**Dataset records**
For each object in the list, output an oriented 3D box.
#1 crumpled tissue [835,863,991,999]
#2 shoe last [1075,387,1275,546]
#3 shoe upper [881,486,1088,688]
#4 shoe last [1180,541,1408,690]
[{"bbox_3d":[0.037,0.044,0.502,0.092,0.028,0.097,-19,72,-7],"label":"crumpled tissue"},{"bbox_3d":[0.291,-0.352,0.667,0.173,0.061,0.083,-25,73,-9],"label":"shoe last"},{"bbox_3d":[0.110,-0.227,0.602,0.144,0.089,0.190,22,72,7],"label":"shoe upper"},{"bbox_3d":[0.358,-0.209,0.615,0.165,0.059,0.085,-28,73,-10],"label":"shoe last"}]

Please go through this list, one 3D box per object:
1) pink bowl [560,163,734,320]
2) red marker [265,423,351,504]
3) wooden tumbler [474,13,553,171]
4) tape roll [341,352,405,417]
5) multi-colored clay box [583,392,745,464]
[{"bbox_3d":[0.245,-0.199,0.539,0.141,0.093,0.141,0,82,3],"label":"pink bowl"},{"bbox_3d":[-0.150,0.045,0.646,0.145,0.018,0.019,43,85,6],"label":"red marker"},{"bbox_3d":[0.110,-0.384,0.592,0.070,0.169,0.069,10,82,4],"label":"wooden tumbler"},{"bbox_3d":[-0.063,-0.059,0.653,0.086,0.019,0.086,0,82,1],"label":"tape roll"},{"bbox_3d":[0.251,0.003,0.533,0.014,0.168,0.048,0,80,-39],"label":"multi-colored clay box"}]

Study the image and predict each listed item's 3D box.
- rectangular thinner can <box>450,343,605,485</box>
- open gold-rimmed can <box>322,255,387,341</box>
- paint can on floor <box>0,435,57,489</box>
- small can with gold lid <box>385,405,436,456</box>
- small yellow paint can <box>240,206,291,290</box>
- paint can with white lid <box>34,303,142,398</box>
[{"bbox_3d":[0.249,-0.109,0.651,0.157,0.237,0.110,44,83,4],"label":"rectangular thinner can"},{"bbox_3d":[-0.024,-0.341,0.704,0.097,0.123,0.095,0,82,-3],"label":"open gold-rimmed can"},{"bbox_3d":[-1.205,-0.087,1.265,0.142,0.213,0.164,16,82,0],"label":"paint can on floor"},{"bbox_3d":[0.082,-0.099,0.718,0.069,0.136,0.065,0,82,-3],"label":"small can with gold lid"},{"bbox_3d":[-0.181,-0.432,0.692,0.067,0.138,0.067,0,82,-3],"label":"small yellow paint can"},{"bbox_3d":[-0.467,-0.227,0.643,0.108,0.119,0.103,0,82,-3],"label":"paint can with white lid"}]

**Work to complete**
Return, word for word, every line from the top of the entries down to the line that holds "4) tape roll [341,352,405,417]", both included.

**Expected output**
For each object in the list, output an oriented 3D box.
#1 crumpled tissue [835,863,991,999]
#2 shoe last [1075,387,1275,546]
#3 shoe upper [881,486,1088,688]
#4 shoe last [1180,541,1408,690]
[{"bbox_3d":[0.037,0.044,0.502,0.092,0.028,0.097,-19,72,-7],"label":"crumpled tissue"},{"bbox_3d":[0.291,-0.352,0.667,0.173,0.061,0.083,-25,73,-9],"label":"shoe last"},{"bbox_3d":[0.110,-0.227,0.602,0.144,0.089,0.190,22,72,7],"label":"shoe upper"},{"bbox_3d":[0.358,-0.209,0.615,0.165,0.059,0.085,-28,73,-10],"label":"shoe last"}]

Please go through this list, one 3D box per object:
1) pink bowl [560,163,734,320]
2) red marker [265,423,351,504]
3) wooden tumbler [474,13,553,171]
4) tape roll [341,352,405,417]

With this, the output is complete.